**EXERCISE PROMPT**
Transcribe the part of the post on 2019 U.S. weather disaster damages starting with "Posted By Administration, Tuesday, January" and going on through "the disaster losses.", word for word.

**DOCUMENT SECTION**
Segment Open

Posted By Administration, Tuesday, January 14, 2020

Munich Re said the United States had 14 weather disasters in 2019 that caused $1 billion in damages or more. The U.S. total is $45 billion. Flooding in the Midwest accounted for most of those dollars. Those floods — on the Missouri, Mississippi and Arkansas rivers — hit $20 billion in damages.

The $45 billion figure is pretty close to that of 2018 but more than double the inflation-adjusted figure from 1980.

Wildfires in California and Alaska, Hurricane Dorian and Tropical Storm Imelda and several tornadoes on the Great Plains and the Midwest accounted for a lot of the rest of the disaster losses.

Gratefully, there weren’t as many hurricanes last year when compared to 2018. That means the U.S. share of global catastrophe losses dropped from the average of 35% to 31%.

Segment Closed

**PROVIDED DATA**
Segment Open

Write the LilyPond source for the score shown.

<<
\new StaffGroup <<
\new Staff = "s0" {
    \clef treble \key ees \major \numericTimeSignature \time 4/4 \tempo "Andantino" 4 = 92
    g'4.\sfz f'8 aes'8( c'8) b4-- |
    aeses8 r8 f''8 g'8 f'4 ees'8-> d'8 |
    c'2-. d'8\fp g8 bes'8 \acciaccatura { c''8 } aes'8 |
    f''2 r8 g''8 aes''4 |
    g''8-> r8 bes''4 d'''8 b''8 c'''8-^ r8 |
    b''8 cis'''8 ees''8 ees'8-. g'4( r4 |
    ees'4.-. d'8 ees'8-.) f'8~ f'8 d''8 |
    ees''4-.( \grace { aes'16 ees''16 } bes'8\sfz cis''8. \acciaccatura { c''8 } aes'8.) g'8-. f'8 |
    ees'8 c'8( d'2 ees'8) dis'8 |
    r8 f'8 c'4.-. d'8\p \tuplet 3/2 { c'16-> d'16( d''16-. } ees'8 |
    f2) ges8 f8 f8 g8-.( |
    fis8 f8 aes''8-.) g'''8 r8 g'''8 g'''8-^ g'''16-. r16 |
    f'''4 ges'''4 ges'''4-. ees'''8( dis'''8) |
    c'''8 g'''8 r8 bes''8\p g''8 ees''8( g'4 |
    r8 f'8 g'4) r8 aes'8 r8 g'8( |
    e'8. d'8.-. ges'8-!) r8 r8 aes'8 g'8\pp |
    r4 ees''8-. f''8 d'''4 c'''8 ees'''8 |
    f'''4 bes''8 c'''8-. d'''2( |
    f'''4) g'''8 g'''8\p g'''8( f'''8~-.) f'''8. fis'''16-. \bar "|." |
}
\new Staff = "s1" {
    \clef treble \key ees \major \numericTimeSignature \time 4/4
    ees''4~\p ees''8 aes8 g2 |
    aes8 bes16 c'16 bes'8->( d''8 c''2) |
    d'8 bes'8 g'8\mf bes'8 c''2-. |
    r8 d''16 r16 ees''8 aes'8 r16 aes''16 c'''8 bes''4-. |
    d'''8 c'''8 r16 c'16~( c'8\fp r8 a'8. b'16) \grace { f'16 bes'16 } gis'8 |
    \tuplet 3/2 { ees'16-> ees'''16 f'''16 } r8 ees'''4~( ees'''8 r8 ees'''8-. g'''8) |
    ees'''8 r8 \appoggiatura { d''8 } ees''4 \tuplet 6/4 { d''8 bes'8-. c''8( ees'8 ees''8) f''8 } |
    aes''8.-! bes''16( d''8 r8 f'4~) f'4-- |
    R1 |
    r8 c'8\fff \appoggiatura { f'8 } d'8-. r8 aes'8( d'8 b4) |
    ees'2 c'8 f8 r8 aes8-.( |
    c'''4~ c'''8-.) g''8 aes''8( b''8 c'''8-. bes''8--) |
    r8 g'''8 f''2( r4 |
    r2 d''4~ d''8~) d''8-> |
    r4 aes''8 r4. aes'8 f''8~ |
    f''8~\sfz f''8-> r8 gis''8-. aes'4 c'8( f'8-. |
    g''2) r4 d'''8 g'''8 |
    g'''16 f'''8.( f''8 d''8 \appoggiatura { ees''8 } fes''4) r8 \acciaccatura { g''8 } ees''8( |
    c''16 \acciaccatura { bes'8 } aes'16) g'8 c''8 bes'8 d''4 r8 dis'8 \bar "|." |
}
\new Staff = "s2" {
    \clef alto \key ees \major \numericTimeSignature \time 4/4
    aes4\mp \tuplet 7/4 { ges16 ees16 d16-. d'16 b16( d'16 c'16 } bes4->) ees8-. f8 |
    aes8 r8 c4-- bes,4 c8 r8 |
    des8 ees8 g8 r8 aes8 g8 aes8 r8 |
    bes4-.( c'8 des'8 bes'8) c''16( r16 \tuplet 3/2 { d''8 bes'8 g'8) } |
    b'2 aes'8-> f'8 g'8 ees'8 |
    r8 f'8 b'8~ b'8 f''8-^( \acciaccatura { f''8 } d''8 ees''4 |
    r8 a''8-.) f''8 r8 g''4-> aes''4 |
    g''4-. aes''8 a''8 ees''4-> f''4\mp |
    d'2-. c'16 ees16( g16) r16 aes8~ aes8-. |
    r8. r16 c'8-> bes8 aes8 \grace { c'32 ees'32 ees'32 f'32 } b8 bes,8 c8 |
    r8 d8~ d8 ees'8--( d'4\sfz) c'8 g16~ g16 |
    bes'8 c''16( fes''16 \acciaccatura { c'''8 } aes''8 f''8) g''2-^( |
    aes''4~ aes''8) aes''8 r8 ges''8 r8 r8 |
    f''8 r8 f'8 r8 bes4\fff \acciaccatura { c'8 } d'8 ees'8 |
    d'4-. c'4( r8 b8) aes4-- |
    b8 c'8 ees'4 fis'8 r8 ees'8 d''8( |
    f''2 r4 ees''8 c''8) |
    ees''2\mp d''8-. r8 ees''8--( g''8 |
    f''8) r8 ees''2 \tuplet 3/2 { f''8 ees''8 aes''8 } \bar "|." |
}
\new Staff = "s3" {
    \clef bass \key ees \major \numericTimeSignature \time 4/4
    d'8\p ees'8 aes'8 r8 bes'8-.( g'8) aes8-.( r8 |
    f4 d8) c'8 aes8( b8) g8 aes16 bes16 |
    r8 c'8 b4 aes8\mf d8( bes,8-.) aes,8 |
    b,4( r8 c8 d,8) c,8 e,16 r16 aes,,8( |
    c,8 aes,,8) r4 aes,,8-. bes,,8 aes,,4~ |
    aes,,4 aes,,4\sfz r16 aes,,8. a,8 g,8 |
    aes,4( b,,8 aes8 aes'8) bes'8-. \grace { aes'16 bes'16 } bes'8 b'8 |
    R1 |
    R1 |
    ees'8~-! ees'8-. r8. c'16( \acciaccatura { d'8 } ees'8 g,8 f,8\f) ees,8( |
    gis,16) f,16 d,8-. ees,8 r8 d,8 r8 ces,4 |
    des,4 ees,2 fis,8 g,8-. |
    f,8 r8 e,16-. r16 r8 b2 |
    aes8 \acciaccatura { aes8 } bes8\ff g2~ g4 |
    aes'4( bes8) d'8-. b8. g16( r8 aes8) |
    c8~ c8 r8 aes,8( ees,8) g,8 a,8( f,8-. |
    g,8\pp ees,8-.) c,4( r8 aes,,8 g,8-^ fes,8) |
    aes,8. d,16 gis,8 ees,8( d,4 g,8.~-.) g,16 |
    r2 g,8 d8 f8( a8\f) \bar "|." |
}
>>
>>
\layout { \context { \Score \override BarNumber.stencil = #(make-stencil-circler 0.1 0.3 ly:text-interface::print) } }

Segment Closed

**RESULT OF THIS TASK**
Posted By Administration, Tuesday, January 14, 2020

Munich Re said the United States had 14 weather disasters in 2019 that caused $1 billion in damages or more. The U.S. total is $45 billion. Flooding in the Midwest accounted for most of those dollars. Those floods — on the Missouri, Mississippi and Arkansas rivers — hit $20 billion in damages.

The $45 billion figure is pretty close to that of 2018 but more than double the inflation-adjusted figure from 1980.

Wildfires in California and Alaska, Hurricane Dorian and Tropical Storm Imelda and several tornadoes on the Great Plains and the Midwest accounted for a lot of the rest of the disaster losses.